Data mining is actually one of the newer methods that market research companies are employing, but it serves as a foundation for both artificial intelligence and machine learning. Data mining, as a practice, is more than just culling supersets of information from various sources. Data mining can cull, and then aggregate information to alert you to patterns and correlations that you hadn't even thought of.
That means that data mining isn't as much a method to prove a hypothesis as it is a method for framing various hypotheses. Data mining can find the answers to questions that you hadn't thought to ask yet. What are the patterns? Which statistics are the most surprising? What is the correlation between A and B? The mined data (and the accompanying patterns and hypotheses) can then be used as the basis for both artificial intelligence and machine learning.

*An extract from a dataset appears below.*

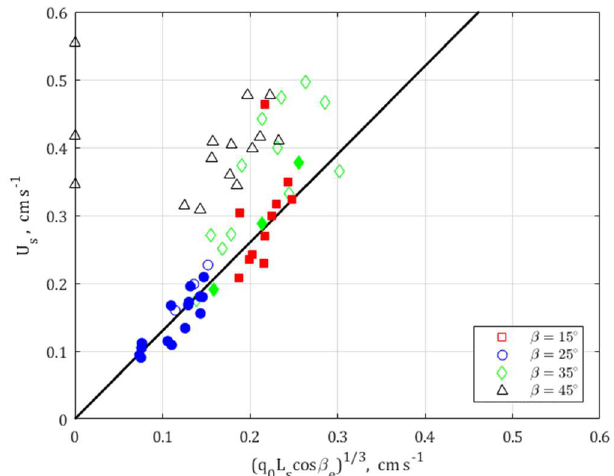
Figure 6. Local mean upslope velocity, U s , at the flow separation point. The filled in markers represent data with separation along the slope, L s / L 0 < 1, and empty markers represent cases with separation at the apex. The solid line is a linear fit of Equation (5) for the cases with separation before the apex where the proportionality constant γ = U s / ( q 0 L s cos β e ) 1/3 = 1.3, using the effective slope angle.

Though people like to think that artificial intelligence is something vague that deals with NASA and aliens, it's actually rather mundane in the world of research when looked at in the prism of other methods of collection. In fact, data mining, artificial intelligence, and machine learning are so intertwined that it's difficult to establish a ranking or hierarchy between the three. Instead, they're involved in symbiotic relationships by which a combination of methods can be used to produce more accurate results.
Take artificial intelligence, for example: It's a broad term referring to computers and systems that are capable of essentially coming up with solutions to problems on their own. The solutions aren't hard-coded into the program; instead, the information needed to get to the solution is coded and AI (used often in medical diagnostics) uses the data and calculations to come up with a solution on its own.
Data mining is an integral part of coding programs with the information, statistics, and data necessary for AI to create a solution.
Often confused with artificial intelligence, machine learning actually takes the process one step further by offering the data necessary for a machine to learn and adapt when exposed to new data. Think of it as training a machine: It depends on the other two methods by reading mined data, creating a new algorithm through AI, and then updating current algorithms accordingly to "learn" a new task.
Machine learning is capable of generalizing information from large data sets, and then detects and extrapolates patterns in order to apply that information to new solutions and actions. Obviously, certain parameters must be set up at the beginning of the machine learning process so that the machine is able to find, assess, and act upon new data.